:: Request ::
Each line of the listing that contains "inference" should be found and copied.

:: The data ::
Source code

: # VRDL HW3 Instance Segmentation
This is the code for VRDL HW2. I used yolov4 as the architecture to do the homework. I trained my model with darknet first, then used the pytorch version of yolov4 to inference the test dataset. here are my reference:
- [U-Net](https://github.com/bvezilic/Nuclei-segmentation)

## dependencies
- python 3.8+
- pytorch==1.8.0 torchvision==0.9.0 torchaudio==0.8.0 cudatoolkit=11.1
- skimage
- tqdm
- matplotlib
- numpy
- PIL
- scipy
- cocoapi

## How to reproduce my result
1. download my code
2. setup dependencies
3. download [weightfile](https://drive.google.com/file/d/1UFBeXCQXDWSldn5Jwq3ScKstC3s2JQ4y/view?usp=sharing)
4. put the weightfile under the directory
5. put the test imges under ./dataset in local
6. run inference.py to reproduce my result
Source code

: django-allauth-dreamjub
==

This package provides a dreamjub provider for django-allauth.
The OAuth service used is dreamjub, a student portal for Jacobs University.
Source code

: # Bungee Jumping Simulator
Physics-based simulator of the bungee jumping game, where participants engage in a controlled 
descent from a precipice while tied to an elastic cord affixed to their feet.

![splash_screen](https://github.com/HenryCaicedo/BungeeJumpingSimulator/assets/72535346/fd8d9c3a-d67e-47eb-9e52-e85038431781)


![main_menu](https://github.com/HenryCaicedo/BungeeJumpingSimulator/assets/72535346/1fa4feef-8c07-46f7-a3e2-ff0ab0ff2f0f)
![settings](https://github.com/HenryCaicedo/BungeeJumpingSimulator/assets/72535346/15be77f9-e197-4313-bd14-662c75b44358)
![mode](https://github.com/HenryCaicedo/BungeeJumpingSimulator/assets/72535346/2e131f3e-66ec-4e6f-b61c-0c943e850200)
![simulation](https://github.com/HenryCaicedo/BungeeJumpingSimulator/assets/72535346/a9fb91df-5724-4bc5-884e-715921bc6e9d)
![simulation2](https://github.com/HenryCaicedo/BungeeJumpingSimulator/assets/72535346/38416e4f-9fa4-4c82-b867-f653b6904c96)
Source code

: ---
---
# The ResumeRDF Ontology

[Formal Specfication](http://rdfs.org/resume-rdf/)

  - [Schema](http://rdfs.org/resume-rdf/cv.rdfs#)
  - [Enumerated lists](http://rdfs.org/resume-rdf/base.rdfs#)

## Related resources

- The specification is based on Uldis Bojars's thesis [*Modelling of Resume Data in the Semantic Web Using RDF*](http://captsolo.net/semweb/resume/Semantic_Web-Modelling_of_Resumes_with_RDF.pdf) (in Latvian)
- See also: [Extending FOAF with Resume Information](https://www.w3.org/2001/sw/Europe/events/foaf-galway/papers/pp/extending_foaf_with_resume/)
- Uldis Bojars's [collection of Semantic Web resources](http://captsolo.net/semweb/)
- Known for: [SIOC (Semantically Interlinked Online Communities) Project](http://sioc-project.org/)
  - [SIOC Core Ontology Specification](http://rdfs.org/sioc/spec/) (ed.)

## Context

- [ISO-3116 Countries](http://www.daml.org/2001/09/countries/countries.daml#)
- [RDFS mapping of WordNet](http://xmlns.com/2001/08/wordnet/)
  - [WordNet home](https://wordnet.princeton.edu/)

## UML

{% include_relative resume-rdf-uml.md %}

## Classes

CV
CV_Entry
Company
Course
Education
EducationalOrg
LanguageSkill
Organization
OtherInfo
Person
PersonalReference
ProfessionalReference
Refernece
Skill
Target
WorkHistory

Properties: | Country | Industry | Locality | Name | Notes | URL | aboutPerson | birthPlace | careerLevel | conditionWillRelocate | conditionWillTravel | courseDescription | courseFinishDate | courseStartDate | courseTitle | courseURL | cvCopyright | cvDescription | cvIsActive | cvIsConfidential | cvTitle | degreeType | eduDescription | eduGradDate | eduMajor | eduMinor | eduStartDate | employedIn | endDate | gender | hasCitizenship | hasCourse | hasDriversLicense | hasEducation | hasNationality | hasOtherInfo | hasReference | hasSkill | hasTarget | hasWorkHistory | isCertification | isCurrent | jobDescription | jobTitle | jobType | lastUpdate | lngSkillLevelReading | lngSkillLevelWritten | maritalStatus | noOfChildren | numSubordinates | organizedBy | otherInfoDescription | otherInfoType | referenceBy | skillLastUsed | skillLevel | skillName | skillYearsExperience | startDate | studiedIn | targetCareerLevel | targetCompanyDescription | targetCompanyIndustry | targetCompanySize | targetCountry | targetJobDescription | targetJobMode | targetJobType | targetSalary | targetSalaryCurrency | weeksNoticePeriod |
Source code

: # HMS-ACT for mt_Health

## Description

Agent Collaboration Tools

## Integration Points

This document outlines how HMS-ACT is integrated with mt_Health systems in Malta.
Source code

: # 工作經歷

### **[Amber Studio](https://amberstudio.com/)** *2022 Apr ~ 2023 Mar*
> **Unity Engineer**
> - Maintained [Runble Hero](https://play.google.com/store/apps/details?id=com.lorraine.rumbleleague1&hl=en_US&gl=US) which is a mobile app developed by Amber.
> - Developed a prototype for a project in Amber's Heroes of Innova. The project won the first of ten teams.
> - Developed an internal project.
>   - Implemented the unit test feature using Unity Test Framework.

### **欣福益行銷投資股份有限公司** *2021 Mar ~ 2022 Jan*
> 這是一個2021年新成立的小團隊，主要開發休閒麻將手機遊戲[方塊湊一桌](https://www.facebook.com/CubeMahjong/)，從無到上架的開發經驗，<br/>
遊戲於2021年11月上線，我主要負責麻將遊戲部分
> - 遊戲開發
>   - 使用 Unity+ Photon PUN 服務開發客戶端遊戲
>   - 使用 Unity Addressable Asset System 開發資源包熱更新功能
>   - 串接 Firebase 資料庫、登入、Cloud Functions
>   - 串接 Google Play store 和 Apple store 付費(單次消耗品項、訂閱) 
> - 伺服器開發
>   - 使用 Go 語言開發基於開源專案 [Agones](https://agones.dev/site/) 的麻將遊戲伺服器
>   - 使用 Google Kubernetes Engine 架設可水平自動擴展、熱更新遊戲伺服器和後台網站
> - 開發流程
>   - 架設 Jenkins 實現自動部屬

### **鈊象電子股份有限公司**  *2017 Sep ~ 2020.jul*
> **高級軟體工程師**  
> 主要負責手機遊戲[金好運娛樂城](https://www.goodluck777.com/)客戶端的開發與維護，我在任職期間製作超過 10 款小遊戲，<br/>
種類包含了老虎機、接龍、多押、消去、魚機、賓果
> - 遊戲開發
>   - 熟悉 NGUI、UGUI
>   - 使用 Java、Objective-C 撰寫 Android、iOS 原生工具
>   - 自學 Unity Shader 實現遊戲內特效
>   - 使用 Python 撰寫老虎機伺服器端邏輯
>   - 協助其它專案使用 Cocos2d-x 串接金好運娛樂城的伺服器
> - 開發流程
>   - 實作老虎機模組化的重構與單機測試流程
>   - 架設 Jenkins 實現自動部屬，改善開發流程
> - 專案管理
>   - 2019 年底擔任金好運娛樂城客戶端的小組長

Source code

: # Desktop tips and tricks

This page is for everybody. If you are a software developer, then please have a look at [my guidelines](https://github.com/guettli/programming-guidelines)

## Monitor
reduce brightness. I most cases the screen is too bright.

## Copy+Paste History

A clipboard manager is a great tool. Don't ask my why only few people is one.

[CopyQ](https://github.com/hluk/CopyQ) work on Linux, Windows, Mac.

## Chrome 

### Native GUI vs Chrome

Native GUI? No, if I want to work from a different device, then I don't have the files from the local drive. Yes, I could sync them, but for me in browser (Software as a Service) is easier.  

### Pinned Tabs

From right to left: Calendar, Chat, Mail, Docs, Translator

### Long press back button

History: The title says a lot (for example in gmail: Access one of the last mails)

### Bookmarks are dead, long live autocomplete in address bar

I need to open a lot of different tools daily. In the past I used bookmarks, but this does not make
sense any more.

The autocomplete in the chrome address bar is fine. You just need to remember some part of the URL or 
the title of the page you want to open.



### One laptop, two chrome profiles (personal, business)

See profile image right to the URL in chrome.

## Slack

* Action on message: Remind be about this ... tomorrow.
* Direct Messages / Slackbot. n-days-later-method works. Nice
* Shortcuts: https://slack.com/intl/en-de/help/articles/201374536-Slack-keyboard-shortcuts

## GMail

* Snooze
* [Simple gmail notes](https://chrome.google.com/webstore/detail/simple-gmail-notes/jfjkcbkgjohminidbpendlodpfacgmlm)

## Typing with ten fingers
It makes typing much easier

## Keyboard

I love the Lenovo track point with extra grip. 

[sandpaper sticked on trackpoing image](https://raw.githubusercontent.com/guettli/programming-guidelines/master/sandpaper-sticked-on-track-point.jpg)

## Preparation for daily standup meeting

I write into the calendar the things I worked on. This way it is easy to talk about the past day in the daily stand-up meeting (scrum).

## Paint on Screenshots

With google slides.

:: Task output ::
This is the code for VRDL HW2. I used yolov4 as the architecture to do the homework. I trained my model with darknet first, then used the pytorch version of yolov4 to inference the test dataset. here are my reference:
6. run inference.py to reproduce my result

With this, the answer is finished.